O projecto Violência Zero em números
A Covid 19 veio agudizar e intensificar uma outra pandemia, a pandemia da violência doméstica e da violência contra as mulheres.
Uma maior permanência em casa, uma convivência familiar mais próxima, por vezes em espaços exíguos, numa situação económica que de um modo geral tende a tornar-se mais precária fez com que as violências vividas se viessem a agravar. O lar doce lar para muitas mulheres vítimas de violência não é um porto seguro, mas o cenário de uma guerra que é vivida dia após dia.
O Dia 25 de Novembro, declarado pela ONU como dia internacional para a eliminação da violência contra as mulheres vem lembrar que esta forma de violência não pode ser confundida com todas as outras porque tem raízes específicas. Há um problema estrutural de desigualdade de poder em desfavor das mulheres que perpassa toda a nossa sociedade e que faz com que uma em cada quatro mulheres com mais de 15 anos viva ao longo da sua vida pelo menos uma situação de violência. Este problema tem impacto nas mulheres, nas suas crianças, nas famílias e em toda a sociedade. Basta lembrar que as 16 mulheres que este ano foram assassinadas no âmbito de relações de intimidade deixaram 21 órfãos.
Mas vemos as notícias, ouvimos os relatos e quantas vezes a culpabilização das vítimas é explicitada nas referências ao modo como cozinhavam, respondiam, se vestiam ou outras? Face aos agressores, vemos pelo contrário uma tendência para a naturalização: é a crise, foi o álcool, foi o desemprego, como se estes problemas pudessem justificar os atentados contra os direitos humanos das mulheres.
Os pedidos de apoio caíram vertiginosamente no período de confinamento, momento em que registámos uma quebra de 75%, pelas dificuldades em pedir ajuda que a coabitação implica. Neste momento o número de pessoas em acompanhamento está já ao nível de 2019. Sabemos que há mais violência doméstica, mas também que o acumular de medos que a pandemia comporta, relacionados com a crise económica, com a convivência, com a menor mobilidade os abafam. É importante que estejamos atentas e atentos, como colegas, como vizinhos, como familiares, porque a violência que agora vivemos poderá ter efeitos traumáticos a longo prazo.
Este ano, até 31 de Outubro, acompanhámos 212 situações de violência doméstica, fizemos 347 atendimentos presenciais, não obstante as limitações e 1404 atendimentos telefónicos. Em 75% dos casos foi apresentada queixa.
Queremos deixar também uma mensagem de esperança. Este ano, dos 103 novos casos que acompanhámos 38 libertaram-se a que acrescentamos mais 12 que estavam em acompanhamento desde anos anteriores. No total, vimos 50 mulheres tomarem conta dos seus destinos e libertaram-se do ciclo da violência.
Este é um trabalho que coordenamos, mas que resulta de um esforço colectivo, partilhado diariamente com muitas outras organizações. Com as forças de segurança que receberam mais 220 queixas e que encaminharam para atendimento 30 % dos casos acompanhados pelo Gabinete da CooLabora, as unidades de saúde, como o Centro Hospitalar, o ACES e o CRI, que encaminharam 15% dos casos, a Ordem dos Advogados, o Ministério Público e o Tribunal, que entre muitas outras acções implementaram medidas de segurança fundamentais para as vítimas, o Instituto de Medicina Legal, o Centro de Emprego e a Segurança Social, mas também das escolas e a Universidade da Beira Interior, as três CPCJ da região e as três autarquias: Belmonte, Covilhã e Fundão. Sem eles nada disto teria sido assim. É esta articulação e empenho de todos e todas que este ano mais uma vez tornou possível termos uma rede que protege e que faz a diferença de forma indelével na vida de tantas mulheres, de tantas famílias e de todos e todas nós.

## Texto extraído de cada página
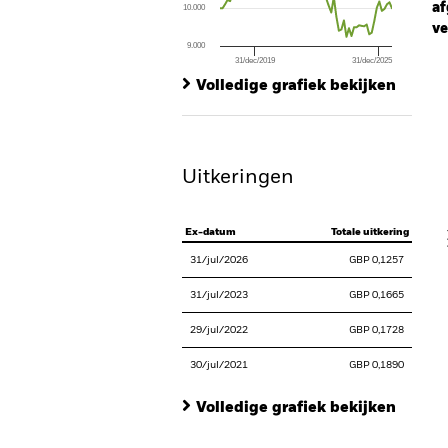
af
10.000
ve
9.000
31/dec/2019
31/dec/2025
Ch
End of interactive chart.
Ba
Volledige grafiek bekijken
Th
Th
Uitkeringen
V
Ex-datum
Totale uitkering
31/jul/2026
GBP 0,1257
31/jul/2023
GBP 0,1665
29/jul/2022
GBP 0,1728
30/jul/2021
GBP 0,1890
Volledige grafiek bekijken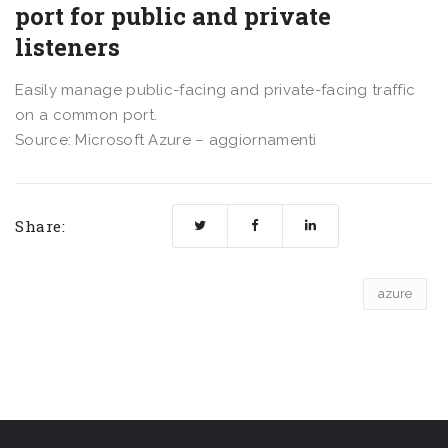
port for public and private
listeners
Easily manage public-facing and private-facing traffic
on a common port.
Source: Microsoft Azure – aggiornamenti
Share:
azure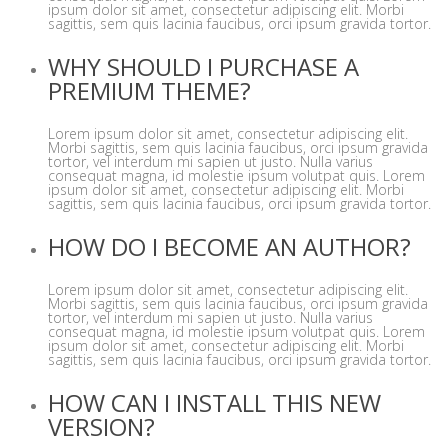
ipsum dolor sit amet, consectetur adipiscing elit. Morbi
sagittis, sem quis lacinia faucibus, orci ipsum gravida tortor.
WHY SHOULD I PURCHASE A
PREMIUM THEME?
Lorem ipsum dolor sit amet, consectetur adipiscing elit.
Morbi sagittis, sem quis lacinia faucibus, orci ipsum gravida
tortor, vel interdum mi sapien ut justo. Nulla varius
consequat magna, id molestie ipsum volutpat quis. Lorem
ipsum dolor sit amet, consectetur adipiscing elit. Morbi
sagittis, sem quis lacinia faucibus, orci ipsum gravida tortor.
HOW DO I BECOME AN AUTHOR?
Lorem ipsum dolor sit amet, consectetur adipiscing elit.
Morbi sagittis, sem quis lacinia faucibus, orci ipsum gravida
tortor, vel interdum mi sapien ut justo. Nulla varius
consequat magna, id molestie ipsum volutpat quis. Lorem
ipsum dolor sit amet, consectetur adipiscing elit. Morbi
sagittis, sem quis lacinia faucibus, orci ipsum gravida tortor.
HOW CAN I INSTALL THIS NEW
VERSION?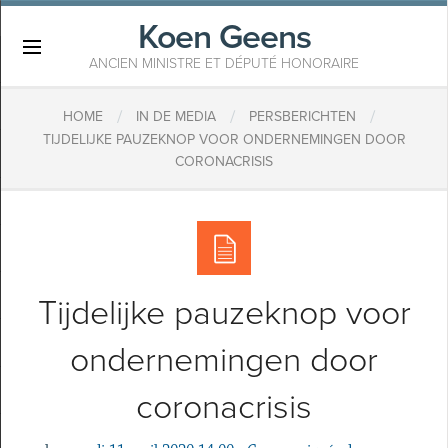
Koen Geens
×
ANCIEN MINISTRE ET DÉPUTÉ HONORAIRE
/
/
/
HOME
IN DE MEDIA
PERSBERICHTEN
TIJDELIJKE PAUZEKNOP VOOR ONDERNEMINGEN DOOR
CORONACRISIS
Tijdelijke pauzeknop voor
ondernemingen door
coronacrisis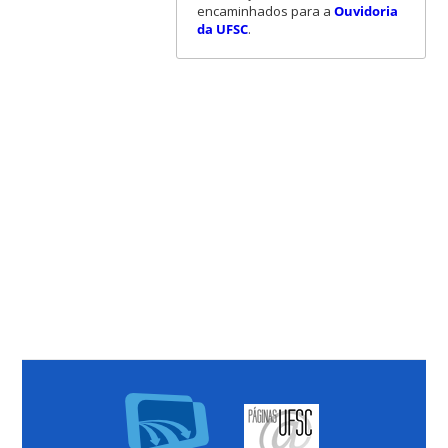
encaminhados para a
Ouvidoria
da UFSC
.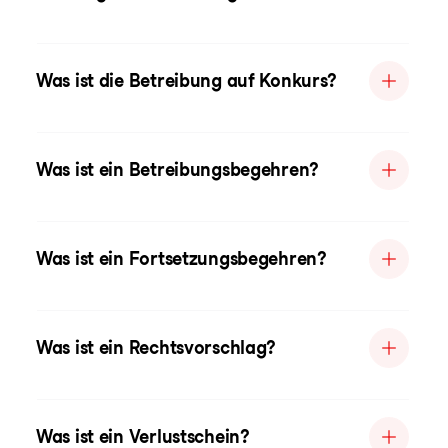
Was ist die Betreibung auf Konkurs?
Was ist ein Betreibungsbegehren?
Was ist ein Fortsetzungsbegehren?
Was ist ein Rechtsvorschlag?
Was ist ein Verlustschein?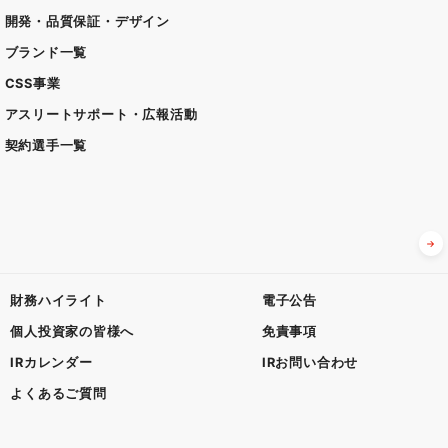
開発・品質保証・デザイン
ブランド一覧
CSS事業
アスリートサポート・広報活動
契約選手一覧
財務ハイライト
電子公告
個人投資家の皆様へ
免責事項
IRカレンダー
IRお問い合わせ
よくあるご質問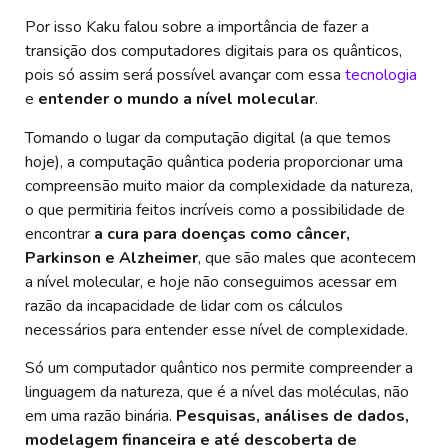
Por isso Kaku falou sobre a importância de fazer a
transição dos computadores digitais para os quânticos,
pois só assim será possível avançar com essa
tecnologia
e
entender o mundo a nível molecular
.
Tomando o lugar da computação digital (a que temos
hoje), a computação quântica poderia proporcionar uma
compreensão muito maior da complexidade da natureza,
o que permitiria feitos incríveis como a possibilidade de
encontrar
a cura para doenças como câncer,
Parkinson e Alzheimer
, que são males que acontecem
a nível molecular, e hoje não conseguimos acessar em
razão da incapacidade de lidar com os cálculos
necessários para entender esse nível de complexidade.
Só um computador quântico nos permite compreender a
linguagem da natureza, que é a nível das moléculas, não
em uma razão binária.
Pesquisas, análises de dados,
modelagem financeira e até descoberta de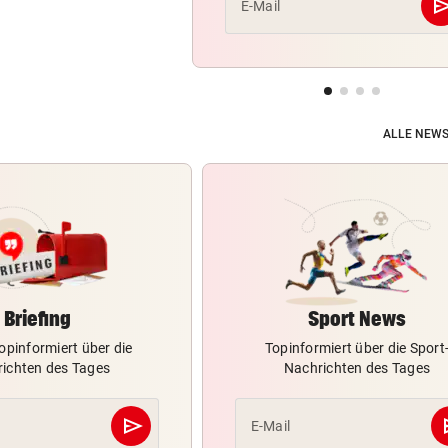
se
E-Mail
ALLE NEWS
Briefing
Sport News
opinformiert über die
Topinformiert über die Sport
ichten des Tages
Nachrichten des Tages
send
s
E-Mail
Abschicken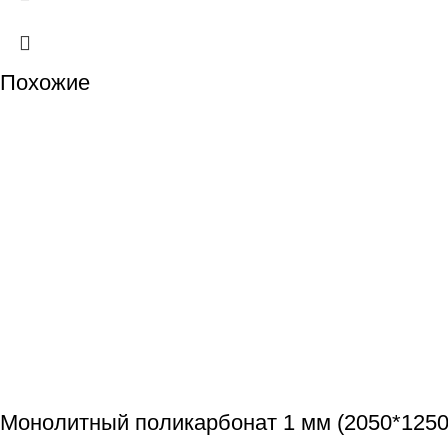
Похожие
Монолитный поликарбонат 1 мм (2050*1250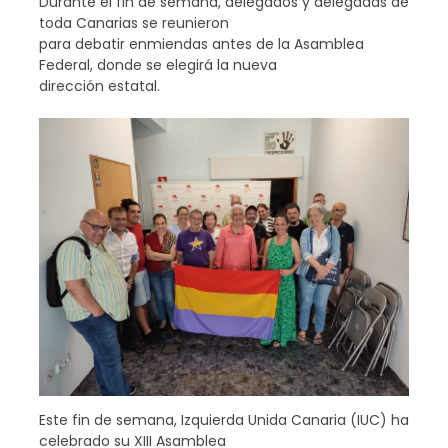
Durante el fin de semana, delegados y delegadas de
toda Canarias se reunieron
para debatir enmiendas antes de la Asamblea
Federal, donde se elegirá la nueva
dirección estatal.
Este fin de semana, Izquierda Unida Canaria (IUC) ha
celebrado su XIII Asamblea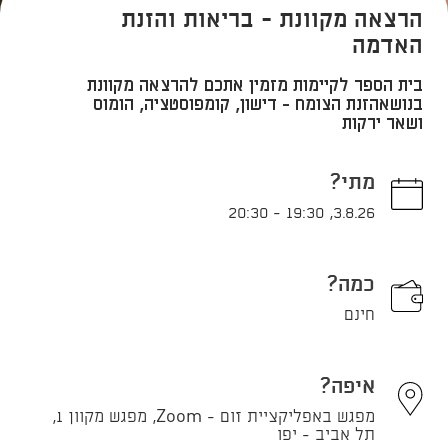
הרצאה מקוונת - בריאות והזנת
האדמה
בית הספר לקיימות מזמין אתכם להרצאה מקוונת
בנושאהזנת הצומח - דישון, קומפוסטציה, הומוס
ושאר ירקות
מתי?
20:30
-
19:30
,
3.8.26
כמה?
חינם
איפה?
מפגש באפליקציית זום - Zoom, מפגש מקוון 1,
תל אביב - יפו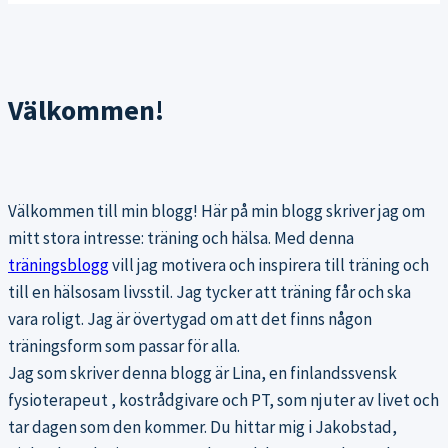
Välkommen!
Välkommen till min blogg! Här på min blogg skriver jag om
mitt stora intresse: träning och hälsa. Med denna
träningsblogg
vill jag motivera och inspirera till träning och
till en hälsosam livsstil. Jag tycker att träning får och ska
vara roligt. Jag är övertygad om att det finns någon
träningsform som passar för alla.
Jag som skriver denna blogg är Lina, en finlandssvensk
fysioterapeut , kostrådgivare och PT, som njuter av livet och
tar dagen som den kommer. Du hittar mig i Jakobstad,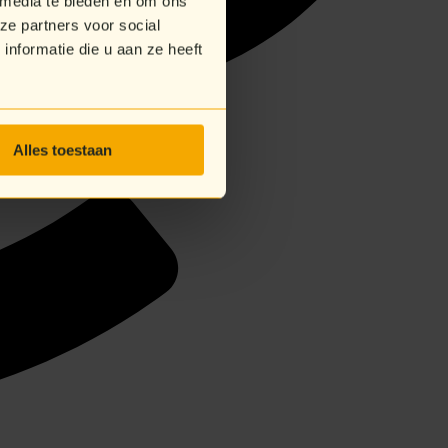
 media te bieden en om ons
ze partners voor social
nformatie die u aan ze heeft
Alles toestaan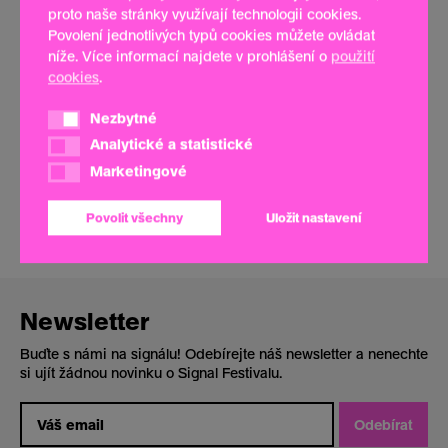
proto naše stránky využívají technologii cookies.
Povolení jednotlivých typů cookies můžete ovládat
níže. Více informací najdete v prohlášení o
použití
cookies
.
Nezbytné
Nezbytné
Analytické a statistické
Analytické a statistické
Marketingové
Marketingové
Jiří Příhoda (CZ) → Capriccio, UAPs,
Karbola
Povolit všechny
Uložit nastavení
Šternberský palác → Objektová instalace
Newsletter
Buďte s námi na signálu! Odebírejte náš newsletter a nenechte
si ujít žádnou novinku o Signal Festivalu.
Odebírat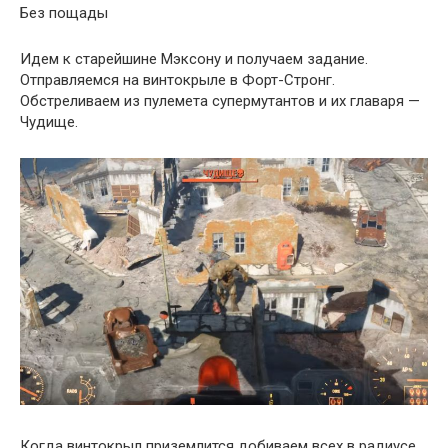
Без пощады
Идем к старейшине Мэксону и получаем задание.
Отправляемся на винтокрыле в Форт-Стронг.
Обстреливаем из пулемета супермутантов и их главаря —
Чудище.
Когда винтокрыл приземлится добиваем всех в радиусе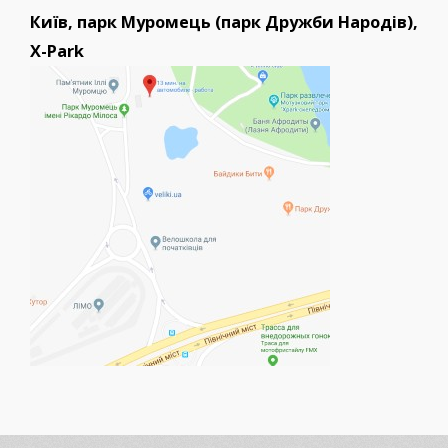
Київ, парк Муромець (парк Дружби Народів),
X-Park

## TAREFAS E EXERCÍCIOS
**a)** Transcreva do excerto o trecho que vai de "O projecto Violência" até "dia após dia.", inclusive.
**b)** Resuma o excerto em três frases.

## RESPOSTAS DO EXERCÍCIO
**a)**
O projecto Violência Zero em números
A Covid 19 veio agudizar e intensificar uma outra pandemia, a pandemia da violência doméstica e da violência contra as mulheres.
Uma maior permanência em casa, uma convivência familiar mais próxima, por vezes em espaços exíguos, numa situação económica que de um modo geral tende a tornar-se mais precária fez com que as violências vividas se viessem a agravar. O lar doce lar para muitas mulheres vítimas de violência não é um porto seguro, mas o cenário de uma guerra que é vivida dia após dia.

**b)** A pandemia de Covid 19 agravou a violência doméstica e a violência contra as mulheres, problema que tem raízes numa desigualdade estrutural de poder em desfavor das mulheres. Este ano, até 31 de Outubro, foram acompanhadas 212 situações de violência doméstica, e no total 50 mulheres libertaram-se do ciclo da violência. Este trabalho resulta de um esforço colectivo partilhado com muitas outras organizações, entre as quais as forças de segurança, as unidades de saúde, as escolas e as três autarquias da região.